資産運用

「実物」はあなたの資産の守り神

株式、投資信託、外国為替証拠金取引(FX)など、いわゆる「金融資産」に投資している人が増えています。ただ、投資の基本は分散投資です。だから、「実物」と呼ばれる資産を、ポートフォリオに組み込んでおくべきです。株式や為替とは異なる値動きをする資産は、いざというとき、あなたの資産の守り神になってくれます。

実物資産にはどのようなものがあるのでしょうか。その種類と特徴について調べてみました。

そもそも実物資産とは

そもそも「実物資産」とは、土地、建物、金やプラチナのような貴金属、絵画やワインなど、実際に形があり、それ自体に価値がある「現物」を購入・所有して、その値上がりを期待する投資方法を指します。

「現物投資」と言われることもあります。一般的に投資といえば、株や債券、投資信託などの「金融資産」への投資を思い浮かべますが、これらの金融資産は証券などの紙や電子データ上で、文言としてその価値が担保されているので、実物投資との対比として“ペーパー投資”などと呼ばれることもあります。

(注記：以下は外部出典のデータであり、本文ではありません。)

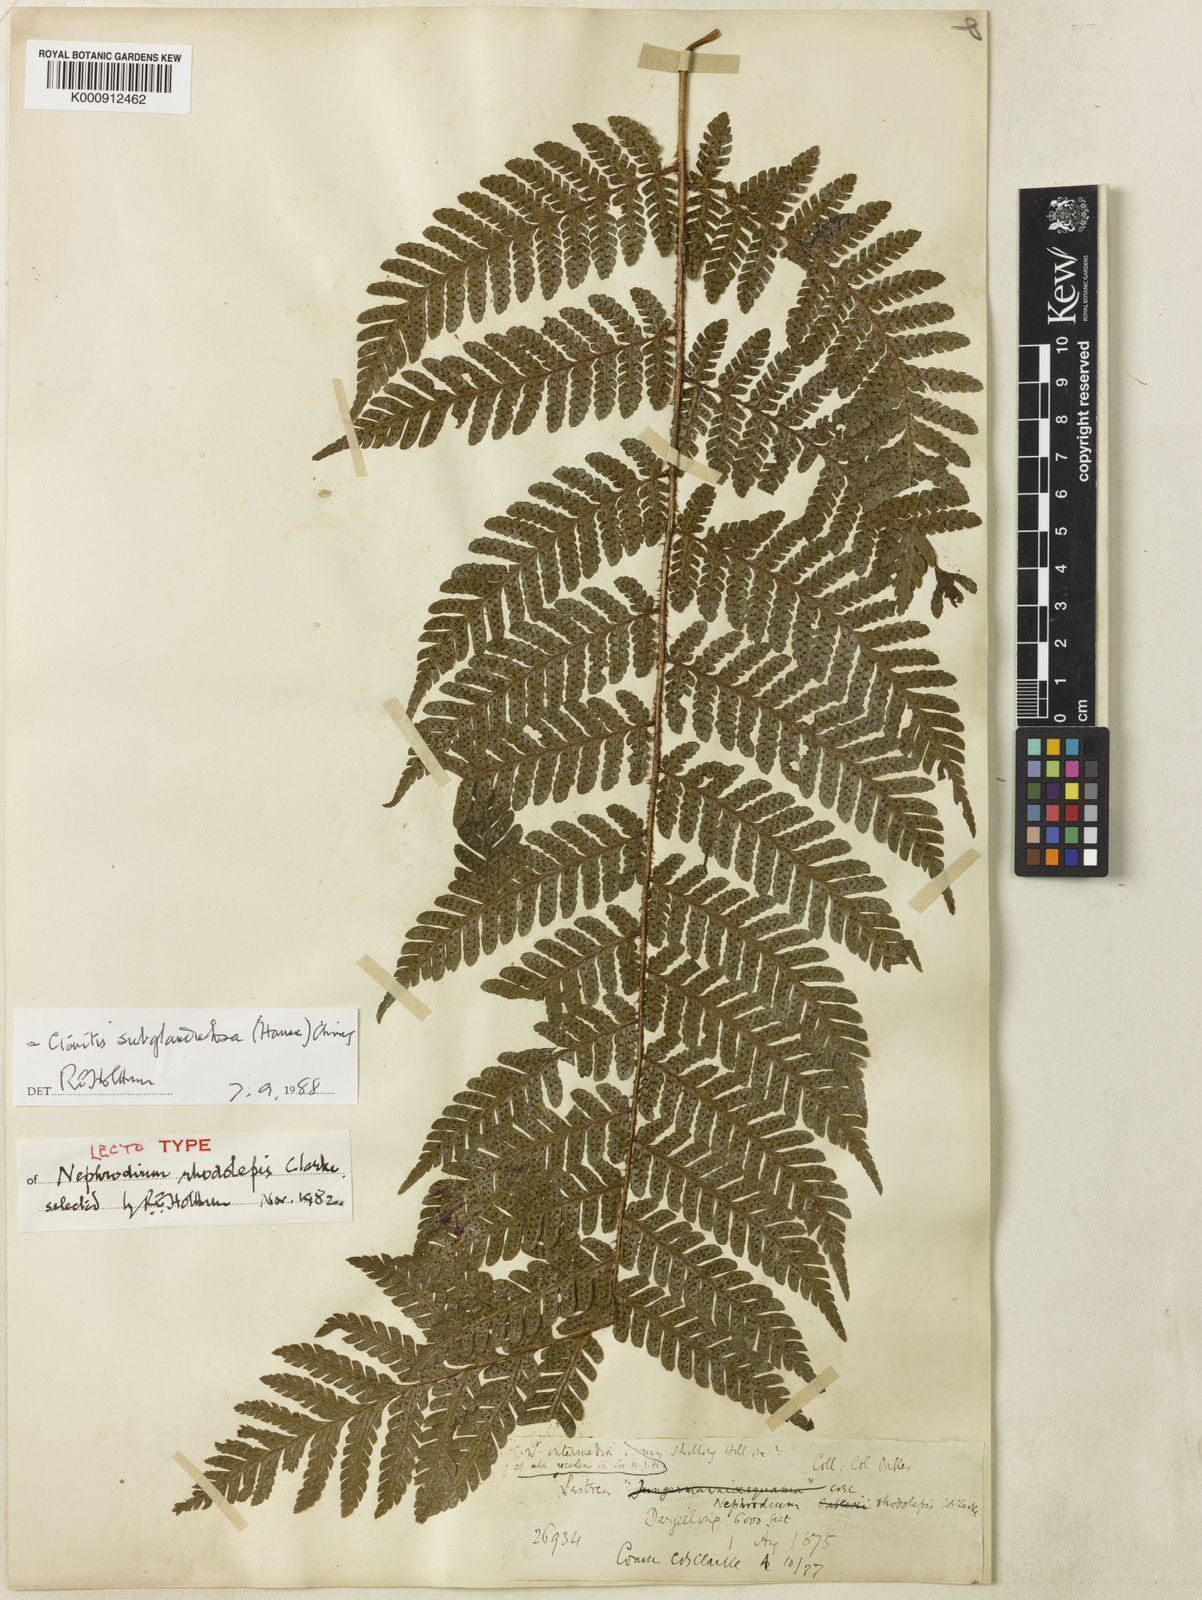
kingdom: Plantae
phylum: Tracheophyta
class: Polypodiopsida
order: Polypodiales
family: Dryopteridaceae
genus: Ctenitis
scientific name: Ctenitis subglandulosa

米中貿易戦争、イギリスのEU離脱問題など、世界経済が不透明さを増していく中、実物を資産として所有することは、分散投資として大変有効です。富裕層は必ずと言っていいほど、実物資産を組み入れています。資産運用の初心者にとっても、実際の土地、建物、物品などを所有するので、わかりやすいのではないでしょうか。

一般的な実物資産 メリット・デメリット

実物資産の中でも、広く一般的知られているのは、金やプラチナといった貴金属への投資でしょう。こうした貴金属への投資は、実際の地金の購入や、金貨などの硬貨の購入、もしくは金積立やプラチナ積立などの方法で行われます。

貴金属に投資するメリットは、購入するものが実物であり、希少性が高いことでしょう。ダイヤモンドなどの宝石類は、人工的に製造できるようになってきており、専門鑑定士でも、見分けるのが困難になりました。そのため、将来の価値が不安視されています。

しかし、貴金属を人工的に安価で生み出す「錬金術」のような方法は存在しません。その希少性は今後も維持されるでしょう。金にしても、プラチナにしても、希少性や美しさのほかに、工業的な需要もあります。

一方のデメリットは、紛失リスクや保管コストでしょう。ほとんどが電子化されている金融資産と異なり、金やプラチナには盗難や紛失のリスクがあり、保管コストがかかります。これらのコストを踏まえた上で、値上がり益が得られるかどうかを良く検討する必要があります。もちろん、株式の配当やFXのスワップポイントのようなインカムゲインは得られません。

ちょっと変わった実物資産の概要 メリット・デメリット

実物資産の中には、ワイン、ウイスキー、美術品などを購入し、その値上がりに期待するというものもあります。こうした資産はインフレに連動して価格が上昇するので、インフレ対策になるというメリットがあります。

一方のデメリットは、やはり保管コストでしょう。ワインやウイスキーのようなアルコール類は、保管場所の温度や湿度の管理が絶対に必要であり、一定環境に保つための電気代などのコストが発生します。貴金属の場合と同様に、インカムゲインは発生しません。

実物の王道は不動産

不動産投資も、実際に土地や建物を購入することから、実物資産のひとつです。貴金属やワイン・ウイスキー、美術品との大きな違いは、「家賃収入」というインカムゲインが得られる点でしょう。

また、家賃はインフレに連動して上昇するので、不動産はインフレに強い資産とされています。他の資産と同じように、値上がりによる売却益も狙えます。なお、不動産投資にも保管コストが発生します。固定資産税や建物の修繕費などです。

ただ、不動産投資の場合、家賃収入が得られるので、インカムゲインで保管コストを相殺することができます。建物が年月とともに劣化するというデメリットはありますが、基本的に土地は経年劣化しません。不動産は株式などの金融資産とは異なる値動きをすることが多いので、ポートフォリオに組み込むと、高い分散投資効果が得られます。

資産運用において異なる種別の資産を持つことはとても重要です。ある種類の資産が値下がりすることがあっても、別の種類の資産の値動きと相関性が無ければ、資産全体での値下がり率は少なくなります。実物資産と金融資産をバランス良く保有することが大切です。中でも不動産という実物資産は、他の実物資産にはないインカムゲインがあり、金融機関から融資を受けて投資ができるという“レバレッジ”効果も利用できます。もし、不動産という実物資産をお持ちでないのなら、資産ポートフォリオを見直すタイミングで、不動産投資について検討されることをおすすめします。